## DOCUMENT SEGMENT
┄┄┄┄┄┄┄┄┄┄┄┄┄┄┄┄┄┄┄┄

Re: environment. US women haven't generally had the advantage of a youth full of team sports. Open and rigorous competition wasn't encouraged as much as with boys. This is changing, and it's a good thing in my estimation.
Also - negative emotions aren't tolerated as much in women as they are in men. It's not that men don't get jealous; we absolutely do. It's just that we have a more socially acceptable outlet for it.
Once that green-eyed monster strikes, the men who have it together tap into that competitive mojo and go out and get a better car, hotter motorcycle, bigger house, cooler partner . . . it's a pack mentality with a heavy dose of competition and recognition for individual achievements.
In the best of situations, what seems to be a negative emotion ends up being a catalyst for positive actions.
JB- I grew up in the dance studio..Trust me, women in the dance world are jealous monsters and they won't say it to your face. They'll be like 'oh, can you show me how to do that right.' and be all nice to your face but behind your back they are making snide comments- the more skilled you become the more the women become jealous and sometimes they simply don't like you because you have better extensions and lines than they do regardless of how much you worked to get better- they don't care.

┄┄┄┄┄┄┄┄┄┄┄┄┄┄┄┄┄┄┄┄

## GIVEN INFORMATION
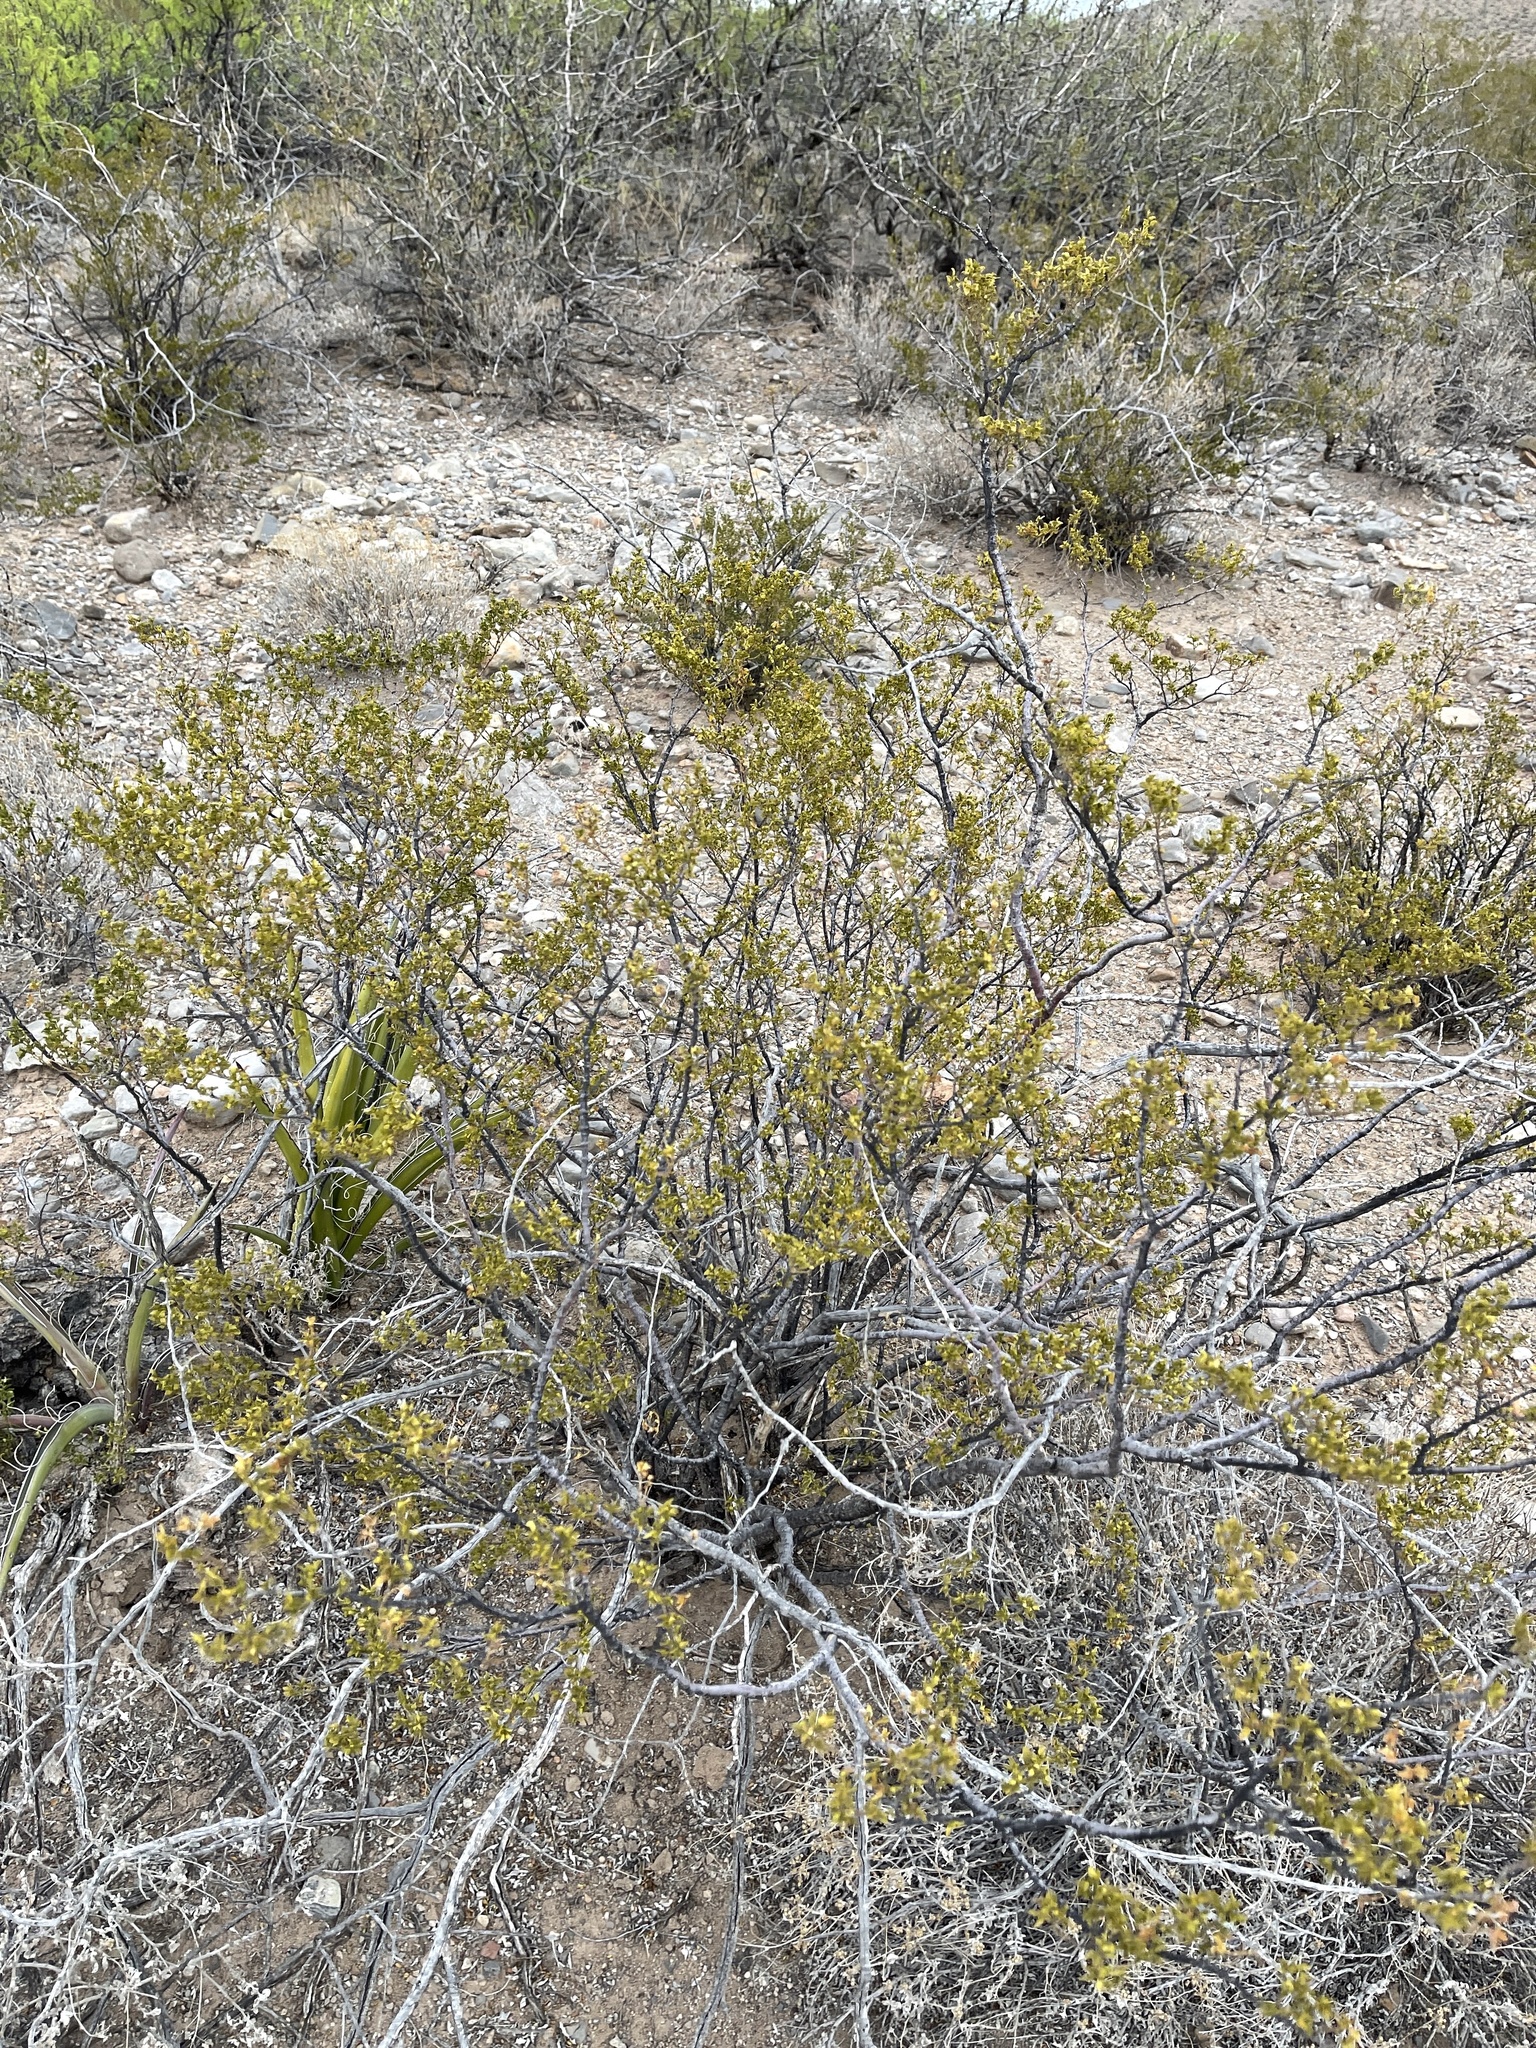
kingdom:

┄┄┄┄┄┄┄┄┄┄┄┄┄┄┄┄┄┄┄┄

## GIVEN REQUEST
In the discussion of jealousy, what can a seemingly negative emotion become in the best of situations?

## SOLVED PROBLEM
A catalyst for positive actions.